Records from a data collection
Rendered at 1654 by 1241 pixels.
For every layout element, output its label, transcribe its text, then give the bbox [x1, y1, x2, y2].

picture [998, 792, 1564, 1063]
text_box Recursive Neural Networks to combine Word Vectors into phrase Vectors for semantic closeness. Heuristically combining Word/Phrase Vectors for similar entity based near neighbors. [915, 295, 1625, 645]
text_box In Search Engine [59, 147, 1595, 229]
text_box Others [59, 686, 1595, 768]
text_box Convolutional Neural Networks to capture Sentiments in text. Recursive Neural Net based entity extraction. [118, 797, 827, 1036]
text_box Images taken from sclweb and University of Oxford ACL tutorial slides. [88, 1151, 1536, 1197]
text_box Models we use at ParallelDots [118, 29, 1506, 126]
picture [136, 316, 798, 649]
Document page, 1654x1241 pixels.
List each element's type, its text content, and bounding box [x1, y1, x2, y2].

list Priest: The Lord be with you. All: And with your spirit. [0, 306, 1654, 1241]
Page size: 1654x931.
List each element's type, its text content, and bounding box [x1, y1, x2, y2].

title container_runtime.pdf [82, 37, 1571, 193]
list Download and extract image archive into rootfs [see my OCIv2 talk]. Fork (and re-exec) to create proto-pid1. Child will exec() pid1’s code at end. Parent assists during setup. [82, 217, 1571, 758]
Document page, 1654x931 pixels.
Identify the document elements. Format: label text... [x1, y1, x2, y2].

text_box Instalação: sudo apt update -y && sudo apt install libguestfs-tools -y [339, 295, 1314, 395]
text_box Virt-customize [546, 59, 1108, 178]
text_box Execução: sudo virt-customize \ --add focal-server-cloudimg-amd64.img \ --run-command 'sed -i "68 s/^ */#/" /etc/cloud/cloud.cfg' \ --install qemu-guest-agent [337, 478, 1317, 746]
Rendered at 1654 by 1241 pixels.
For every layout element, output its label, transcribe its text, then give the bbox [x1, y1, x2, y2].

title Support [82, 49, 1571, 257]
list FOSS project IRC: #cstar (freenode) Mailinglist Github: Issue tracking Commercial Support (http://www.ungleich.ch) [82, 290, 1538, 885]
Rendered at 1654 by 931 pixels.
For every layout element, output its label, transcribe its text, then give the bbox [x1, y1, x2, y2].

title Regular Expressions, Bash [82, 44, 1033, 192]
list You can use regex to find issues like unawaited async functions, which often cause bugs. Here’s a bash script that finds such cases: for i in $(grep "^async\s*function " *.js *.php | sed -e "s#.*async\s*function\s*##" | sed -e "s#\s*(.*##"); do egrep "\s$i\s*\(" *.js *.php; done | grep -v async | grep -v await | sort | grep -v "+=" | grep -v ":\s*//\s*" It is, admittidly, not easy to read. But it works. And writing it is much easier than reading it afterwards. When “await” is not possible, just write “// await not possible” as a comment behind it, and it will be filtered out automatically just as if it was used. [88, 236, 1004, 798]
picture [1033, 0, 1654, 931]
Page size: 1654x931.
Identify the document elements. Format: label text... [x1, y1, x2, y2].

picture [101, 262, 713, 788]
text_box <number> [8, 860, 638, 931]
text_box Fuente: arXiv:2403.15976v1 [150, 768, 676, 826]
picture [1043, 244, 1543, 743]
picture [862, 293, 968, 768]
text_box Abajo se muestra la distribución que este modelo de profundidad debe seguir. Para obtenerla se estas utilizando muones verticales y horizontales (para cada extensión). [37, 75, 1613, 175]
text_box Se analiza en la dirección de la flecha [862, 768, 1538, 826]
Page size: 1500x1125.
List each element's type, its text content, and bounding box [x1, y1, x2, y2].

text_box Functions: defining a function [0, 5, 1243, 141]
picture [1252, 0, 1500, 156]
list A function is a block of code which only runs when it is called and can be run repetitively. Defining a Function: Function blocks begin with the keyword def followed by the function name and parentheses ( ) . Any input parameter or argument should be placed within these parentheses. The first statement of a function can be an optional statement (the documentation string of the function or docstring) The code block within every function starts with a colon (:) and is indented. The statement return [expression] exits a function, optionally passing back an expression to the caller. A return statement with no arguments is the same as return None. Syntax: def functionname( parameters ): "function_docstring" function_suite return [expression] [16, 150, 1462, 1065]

- [WHAT TO DO]:
Rewrite all of the lines above, putting "Canvas size" wherever "Page size" appears and leaving everything else unchanged.

- [PROBLEM SOLUTION]:
Rendered at 1654 by 1241 pixels.
For every layout element, output its label, transcribe its text, then give the bbox [x1, y1, x2, y2].

picture [998, 792, 1564, 1063]
text_box Recursive Neural Networks to combine Word Vectors into phrase Vectors for semantic closeness. Heuristically combining Word/Phrase Vectors for similar entity based near neighbors. [915, 295, 1625, 645]
text_box In Search Engine [59, 147, 1595, 229]
text_box Others [59, 686, 1595, 768]
text_box Convolutional Neural Networks to capture Sentiments in text. Recursive Neural Net based entity extraction. [118, 797, 827, 1036]
text_box Images taken from sclweb and University of Oxford ACL tutorial slides. [88, 1151, 1536, 1197]
text_box Models we use at ParallelDots [118, 29, 1506, 126]
picture [136, 316, 798, 649]
Document page, 1654x1241 pixels.
List each element's type, its text content, and bounding box [x1, y1, x2, y2].

list Priest: The Lord be with you. All: And with your spirit. [0, 306, 1654, 1241]
Canvas size: 1654x931.
List each element's type, its text content, and bounding box [x1, y1, x2, y2].

title container_runtime.pdf [82, 37, 1571, 193]
list Download and extract image archive into rootfs [see my OCIv2 talk]. Fork (and re-exec) to create proto-pid1. Child will exec() pid1’s code at end. Parent assists during setup. [82, 217, 1571, 758]
Document page, 1654x931 pixels.
Identify the document elements. Format: label text... [x1, y1, x2, y2].

text_box Instalação: sudo apt update -y && sudo apt install libguestfs-tools -y [339, 295, 1314, 395]
text_box Virt-customize [546, 59, 1108, 178]
text_box Execução: sudo virt-customize \ --add focal-server-cloudimg-amd64.img \ --run-command 'sed -i "68 s/^ */#/" /etc/cloud/cloud.cfg' \ --install qemu-guest-agent [337, 478, 1317, 746]
Rendered at 1654 by 1241 pixels.
For every layout element, output its label, transcribe its text, then give the bbox [x1, y1, x2, y2].

title Support [82, 49, 1571, 257]
list FOSS project IRC: #cstar (freenode) Mailinglist Github: Issue tracking Commercial Support (http://www.ungleich.ch) [82, 290, 1538, 885]
Rendered at 1654 by 931 pixels.
For every layout element, output its label, transcribe its text, then give the bbox [x1, y1, x2, y2].

title Regular Expressions, Bash [82, 44, 1033, 192]
list You can use regex to find issues like unawaited async functions, which often cause bugs. Here’s a bash script that finds such cases: for i in $(grep "^async\s*function " *.js *.php | sed -e "s#.*async\s*function\s*##" | sed -e "s#\s*(.*##"); do egrep "\s$i\s*\(" *.js *.php; done | grep -v async | grep -v await | sort | grep -v "+=" | grep -v ":\s*//\s*" It is, admittidly, not easy to read. But it works. And writing it is much easier than reading it afterwards. When “await” is not possible, just write “// await not possible” as a comment behind it, and it will be filtered out automatically just as if it was used. [88, 236, 1004, 798]
picture [1033, 0, 1654, 931]
Canvas size: 1654x931.
Identify the document elements. Format: label text... [x1, y1, x2, y2].

picture [101, 262, 713, 788]
text_box <number> [8, 860, 638, 931]
text_box Fuente: arXiv:2403.15976v1 [150, 768, 676, 826]
picture [1043, 244, 1543, 743]
picture [862, 293, 968, 768]
text_box Abajo se muestra la distribución que este modelo de profundidad debe seguir. Para obtenerla se estas utilizando muones verticales y horizontales (para cada extensión). [37, 75, 1613, 175]
text_box Se analiza en la dirección de la flecha [862, 768, 1538, 826]
Canvas size: 1500x1125.
List each element's type, its text content, and bounding box [x1, y1, x2, y2].

text_box Functions: defining a function [0, 5, 1243, 141]
picture [1252, 0, 1500, 156]
list A function is a block of code which only runs when it is called and can be run repetitively. Defining a Function: Function blocks begin with the keyword def followed by the function name and parentheses ( ) . Any input parameter or argument should be placed within these parentheses. The first statement of a function can be an optional statement (the documentation string of the function or docstring) The code block within every function starts with a colon (:) and is indented. The statement return [expression] exits a function, optionally passing back an expression to the caller. A return statement with no arguments is the same as return None. Syntax: def functionname( parameters ): "function_docstring" function_suite return [expression] [16, 150, 1462, 1065]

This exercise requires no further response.